Locations in Kenai Peninsula
Hope | Kenai Peninsula
Hope is a scenic 87 mile drive from Anchorage. Gold rush buildings still charm downtown Hope, the white and green store has been serving customers since 1896.
In 1889, a group of gold miners were searching for a name to call their fast growing community of prospectors. It was agreed that the town would be named for the next soul to step off one of the boats shuttling newcomers to the area. Along came young Percy Hope, and an Alaskan town was born.
The log Social Hall, built in 1902, still hosts community meetings, dances, and weddings and the 1938 red schoolhouse now serves Hope as a library. You can dip a gold pan into Resurrection Creek and glean gold from the black sand or cast a fishing line for salmon. Bring a camera.

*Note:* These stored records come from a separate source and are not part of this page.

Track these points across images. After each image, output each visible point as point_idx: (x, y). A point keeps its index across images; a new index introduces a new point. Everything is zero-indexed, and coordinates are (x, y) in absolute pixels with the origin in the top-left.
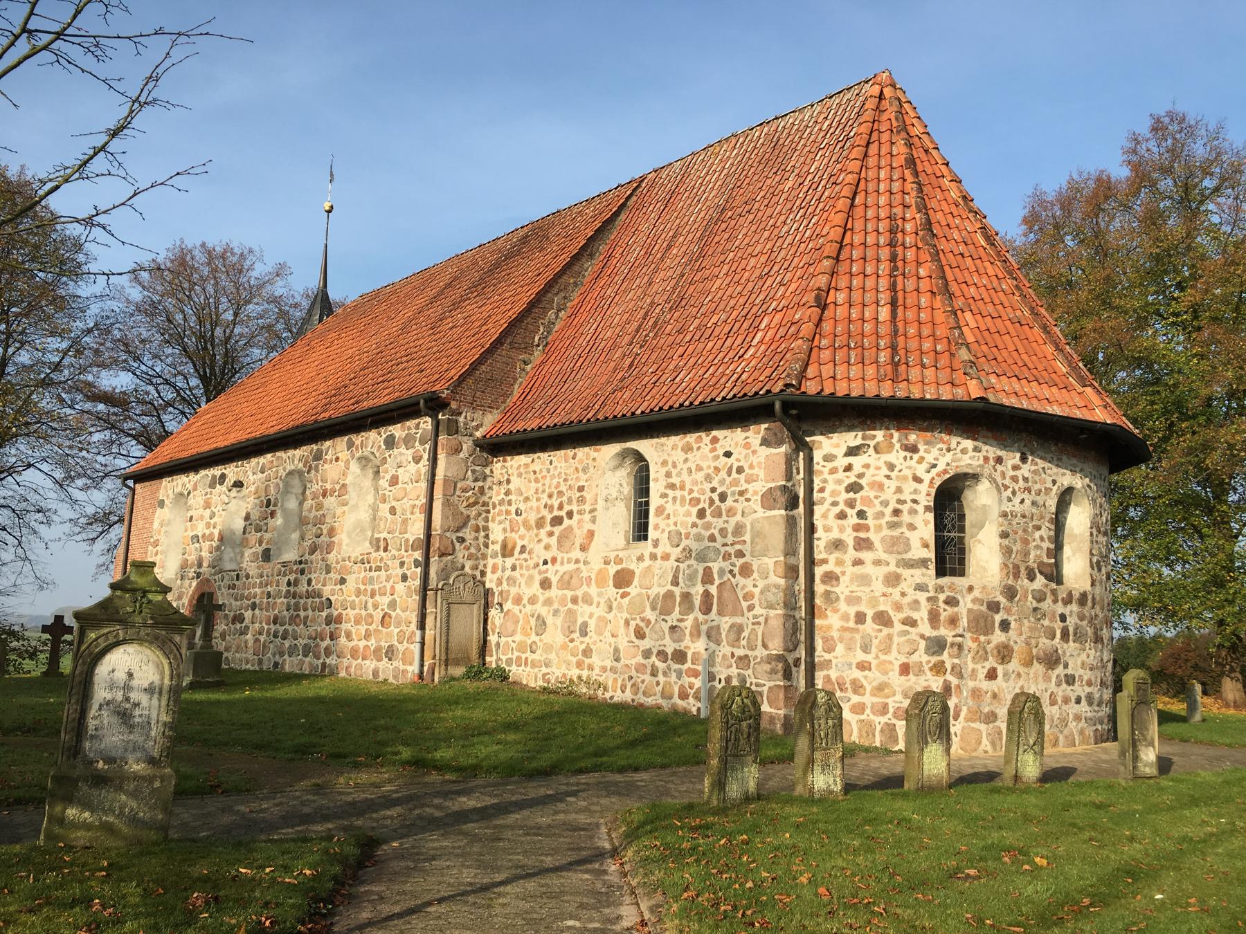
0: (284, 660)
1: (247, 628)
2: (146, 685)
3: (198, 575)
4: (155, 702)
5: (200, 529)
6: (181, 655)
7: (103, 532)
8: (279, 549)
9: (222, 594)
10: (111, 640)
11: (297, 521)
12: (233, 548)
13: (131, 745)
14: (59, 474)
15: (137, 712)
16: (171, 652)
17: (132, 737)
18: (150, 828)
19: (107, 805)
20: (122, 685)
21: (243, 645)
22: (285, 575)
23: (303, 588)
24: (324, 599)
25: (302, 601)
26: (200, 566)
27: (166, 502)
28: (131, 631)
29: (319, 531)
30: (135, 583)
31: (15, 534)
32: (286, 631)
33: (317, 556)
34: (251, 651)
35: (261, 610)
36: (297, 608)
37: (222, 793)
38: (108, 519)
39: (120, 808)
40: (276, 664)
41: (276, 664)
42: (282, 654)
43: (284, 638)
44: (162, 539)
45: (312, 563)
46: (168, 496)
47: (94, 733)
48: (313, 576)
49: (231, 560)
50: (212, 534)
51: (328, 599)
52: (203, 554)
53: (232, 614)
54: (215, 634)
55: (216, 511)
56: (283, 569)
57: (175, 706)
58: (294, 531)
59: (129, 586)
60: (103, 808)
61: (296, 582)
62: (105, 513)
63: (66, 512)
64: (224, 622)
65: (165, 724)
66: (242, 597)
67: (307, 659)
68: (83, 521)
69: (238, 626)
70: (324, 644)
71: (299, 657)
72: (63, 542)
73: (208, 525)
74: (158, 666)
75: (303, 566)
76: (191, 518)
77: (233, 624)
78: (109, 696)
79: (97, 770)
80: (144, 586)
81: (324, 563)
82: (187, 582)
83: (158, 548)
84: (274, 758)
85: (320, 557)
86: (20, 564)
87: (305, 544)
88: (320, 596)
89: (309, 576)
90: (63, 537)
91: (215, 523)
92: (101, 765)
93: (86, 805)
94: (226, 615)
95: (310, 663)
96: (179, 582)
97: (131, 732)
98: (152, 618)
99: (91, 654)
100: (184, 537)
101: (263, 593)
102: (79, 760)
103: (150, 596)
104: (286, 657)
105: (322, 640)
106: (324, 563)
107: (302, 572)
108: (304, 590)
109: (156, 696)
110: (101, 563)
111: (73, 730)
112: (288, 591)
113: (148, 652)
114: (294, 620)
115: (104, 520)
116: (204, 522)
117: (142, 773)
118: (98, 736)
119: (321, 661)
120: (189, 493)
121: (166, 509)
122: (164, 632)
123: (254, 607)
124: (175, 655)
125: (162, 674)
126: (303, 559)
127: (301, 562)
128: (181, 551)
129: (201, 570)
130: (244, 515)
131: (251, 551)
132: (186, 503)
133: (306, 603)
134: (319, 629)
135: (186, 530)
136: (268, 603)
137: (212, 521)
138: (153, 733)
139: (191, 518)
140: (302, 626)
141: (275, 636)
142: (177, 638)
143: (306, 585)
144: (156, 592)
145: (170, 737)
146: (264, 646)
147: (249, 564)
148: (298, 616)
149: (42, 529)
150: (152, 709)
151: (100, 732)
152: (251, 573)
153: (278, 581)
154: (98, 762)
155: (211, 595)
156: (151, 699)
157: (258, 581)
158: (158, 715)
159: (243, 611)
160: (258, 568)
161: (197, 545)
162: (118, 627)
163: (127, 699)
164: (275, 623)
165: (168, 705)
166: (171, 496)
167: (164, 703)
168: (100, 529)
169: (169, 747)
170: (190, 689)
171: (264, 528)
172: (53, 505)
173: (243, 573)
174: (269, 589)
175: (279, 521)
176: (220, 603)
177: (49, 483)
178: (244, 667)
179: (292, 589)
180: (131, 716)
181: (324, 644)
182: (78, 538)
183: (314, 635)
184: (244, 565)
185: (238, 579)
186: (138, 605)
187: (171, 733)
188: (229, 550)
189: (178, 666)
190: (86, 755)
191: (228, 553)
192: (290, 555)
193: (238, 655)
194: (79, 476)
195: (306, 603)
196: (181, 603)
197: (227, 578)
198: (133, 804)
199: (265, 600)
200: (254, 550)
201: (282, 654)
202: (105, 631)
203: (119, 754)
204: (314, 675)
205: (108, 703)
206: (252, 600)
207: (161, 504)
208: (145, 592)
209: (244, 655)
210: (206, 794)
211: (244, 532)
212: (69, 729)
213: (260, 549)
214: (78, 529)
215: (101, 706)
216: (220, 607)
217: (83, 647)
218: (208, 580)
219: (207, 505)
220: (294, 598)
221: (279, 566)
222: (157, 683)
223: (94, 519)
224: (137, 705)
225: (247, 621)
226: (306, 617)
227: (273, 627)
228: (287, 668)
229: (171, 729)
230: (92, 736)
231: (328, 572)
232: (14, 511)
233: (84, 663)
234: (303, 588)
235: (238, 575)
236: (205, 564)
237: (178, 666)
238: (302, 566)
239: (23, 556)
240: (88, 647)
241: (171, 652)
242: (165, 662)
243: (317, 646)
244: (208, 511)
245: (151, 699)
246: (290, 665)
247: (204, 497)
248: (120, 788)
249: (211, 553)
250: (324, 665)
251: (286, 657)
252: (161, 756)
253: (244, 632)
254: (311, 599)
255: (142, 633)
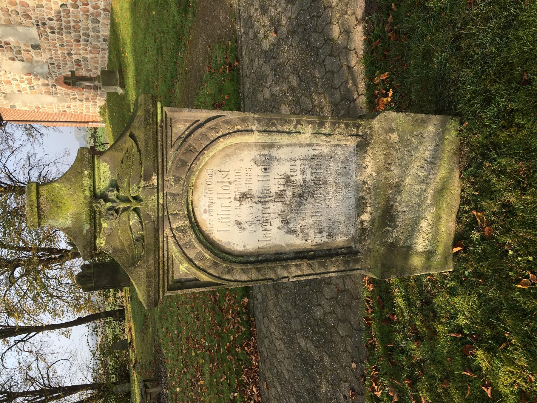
0: (102, 35)
1: (83, 58)
2: (258, 170)
3: (54, 85)
4: (282, 153)
5: (25, 86)
6: (209, 120)
7: (36, 130)
8: (31, 39)
9: (64, 72)
10: (191, 237)
11: (8, 28)
12: (34, 67)
13: (341, 179)
14: (8, 153)
15: (298, 178)
16: (204, 136)
17: (331, 181)
18: (442, 139)
19: (416, 200)
20: (260, 206)
21: (94, 60)
22: (47, 35)
23: (55, 23)
24: (61, 9)
25: (64, 24)
26: (48, 85)
27: (11, 104)
28: (173, 208)
29: (14, 12)
30: (77, 217)
31: (43, 168)
32: (84, 34)
33: (31, 13)
34: (97, 55)
35: (71, 50)
36: (68, 28)
37: (238, 61)
38: (29, 129)
39: (420, 183)
40: (105, 40)
41: (105, 40)
42: (98, 37)
43: (88, 35)
44: (34, 105)
45: (37, 18)
46: (7, 104)
47: (325, 234)
48: (46, 17)
49: (42, 68)
50: (27, 79)
51: (61, 6)
52: (40, 84)
53: (75, 67)
54: (88, 75)
55: (11, 78)
56: (44, 36)
57: (290, 122)
58: (16, 30)
59: (87, 227)
60: (419, 205)
61: (51, 28)
62: (26, 130)
63: (28, 148)
64: (80, 70)
65: (316, 134)
66: (64, 61)
67: (101, 20)
68: (31, 139)
69: (82, 63)
70: (91, 10)
71: (100, 26)
72: (44, 147)
73: (22, 82)
74: (228, 156)
75: (40, 23)
76: (18, 91)
77: (81, 65)
78: (277, 222)
79: (372, 221)
80: (82, 201)
81: (36, 9)
82: (58, 91)
83: (40, 106)
84: (190, 28)
85: (32, 12)
86: (57, 164)
87: (24, 22)
88: (59, 12)
89: (46, 19)
90: (41, 147)
91: (19, 77)
92: (366, 217)
93: (414, 226)
94: (76, 70)
95: (103, 19)
96: (59, 95)
97: (325, 183)
98: (147, 178)
99: (215, 264)
100: (31, 93)
101: (61, 49)
102: (359, 246)
103: (102, 185)
104: (100, 34)
105: (88, 11)
106: (36, 9)
107: (44, 24)
108: (56, 22)
109: (274, 153)
110: (53, 130)
111: (322, 265)
112: (58, 33)
113: (205, 175)
114: (76, 29)
115: (30, 131)
116: (20, 84)
117: (380, 159)
118: (330, 227)
119: (102, 12)
120: (3, 93)
121: (16, 104)
122: (171, 152)
123: (70, 54)
124: (211, 129)
125: (240, 147)
126: (35, 23)
127: (38, 25)
128: (40, 95)
129: (50, 84)
130: (11, 61)
131: (34, 56)
132: (10, 94)
133: (65, 22)
134: (81, 13)
135: (27, 93)
136: (67, 45)
137: (19, 79)
138: (326, 150)
139: (18, 91)
140: (80, 24)
141: (87, 41)
142: (180, 128)
143: (53, 22)
144: (92, 176)
145: (334, 124)
146: (94, 47)
147: (43, 57)
148: (73, 27)
149: (38, 157)
150: (293, 156)
151: (325, 225)
152: (49, 56)
153: (52, 40)
154: (362, 222)
155: (66, 78)
156: (279, 160)
157: (53, 52)
158: (301, 146)
159: (73, 60)
160: (45, 52)
161: (35, 87)
162: (167, 231)
163: (280, 195)
164: (79, 41)
165: (289, 133)
166: (7, 102)
167: (284, 139)
168: (35, 132)
169: (347, 125)
170: (124, 87)
171: (18, 49)
172: (24, 156)
173: (50, 61)
174: (58, 45)
175: (11, 40)
176: (70, 73)
177: (12, 158)
178: (106, 59)
179: (56, 31)
180: (304, 185)
181: (91, 10)
182: (41, 141)
183: (86, 16)
184: (44, 60)
185: (54, 64)
186: (122, 206)
187: (328, 124)
188: (36, 69)
189: (227, 122)
190: (353, 238)
191: (38, 70)
192: (34, 32)
193: (100, 62)
194: (8, 143)
195: (65, 22)
196: (71, 94)
197: (53, 70)
198: (413, 171)
199: (65, 47)
200: (33, 55)
201: (98, 37)
202: (174, 250)
203: (352, 194)
204: (112, 16)
205: (286, 222)
206: (66, 55)
207: (13, 107)
208: (95, 196)
209: (100, 59)
210: (239, 74)
211: (23, 61)
212: (323, 270)
213: (33, 52)
214: (36, 141)
215: (291, 232)
216: (73, 73)
217: (204, 278)
218: (56, 80)
219: (9, 82)
220: (62, 29)
221: (42, 39)
222: (255, 153)
223: (30, 135)
224: (287, 180)
225: (79, 58)
226: (74, 21)
227: (82, 42)
228: (107, 33)
229: (322, 124)
230: (330, 235)
231: (42, 6)
232: (30, 170)
233: (229, 271)
234: (55, 23)
235: (51, 64)
236: (47, 82)
237: (227, 122)
238: (40, 24)
239: (53, 163)
240: (204, 271)
241: (204, 136)
242: (222, 143)
243: (92, 14)
244: (12, 82)
245: (279, 160)
246: (105, 32)
247: (4, 85)
248: (398, 188)
249: (39, 79)
250: (105, 10)
251: (100, 34)
252: (357, 135)
253: (86, 60)
254: (62, 18)
255: (176, 189)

The Chugach Mountains and Turnagain Arm tidal flats boast eagles, moose, mountain goats, and berries. Enjoy camping at Porcupine or Cour D’Alene Campgrounds. The 4.5 mile Gull Rock Trail hugs the cliffs along Turnagain Arm. Traverse 38.6 miles over Resurrection Pass Trail to Cooper Landing.
The Hope Museum will gladly inform you of the local landmarks. Hope boomed in the past and welcomes you today.
Hope Chamber of Commerce, Box 89, Hope, AK 99605.
Hope was one of Alaska’s first gold rush towns. In 1889, before gold was found in Dawson or Nome, a man named King discovered gold in Resurrection Creek. More prospectors rushed to stake claims. On a lark, the community of tents and cabins that grew at the mouth of the creek chose to name themselves after the youngest rusher to step off the next boat. His name was Percy Hope. Miners discovered gold nearby in Sixmile Creek and a new tent community was christened Sunrise City. Hope City, Sunrise City, and the surrounding area swelled to 3,000 people long before Anchorage existed. Gold was plentiful. Robert Mathison panned 385 ounces in less than 2 months. However, the boom faded as quickly as it started. The population dropped to a mere 23. Hope claims close to 150 today.
At Mile 16.2 is the Resurrection Creek Road and1/2 mile up the road is a fork, the left leads to the Coeur d’Alene Forest Service picnic area.
The Resurrection Pass Trail System has 6 Forest Service cabins (at intervals). The normal route between Hope and Cooper Landing on the Sterling Highway (36 miles) can be done in 3 days by sturdy hikers and 5 or more days for families. Alternate trips on maintained trails in the system are: Hope toSeward Highway via Devil’s Pass (30 miles), or Seward Highway to Cooper Landing (25 miles). Cabin permits and reservations and maps are available from: Forest Supervisor, Chugach National Forest.
The Porcupine Forest Service Campground, with 24 camping units, is one mile beyond turn-off to Hope across Resurrection Creek. Gold panning and fishing.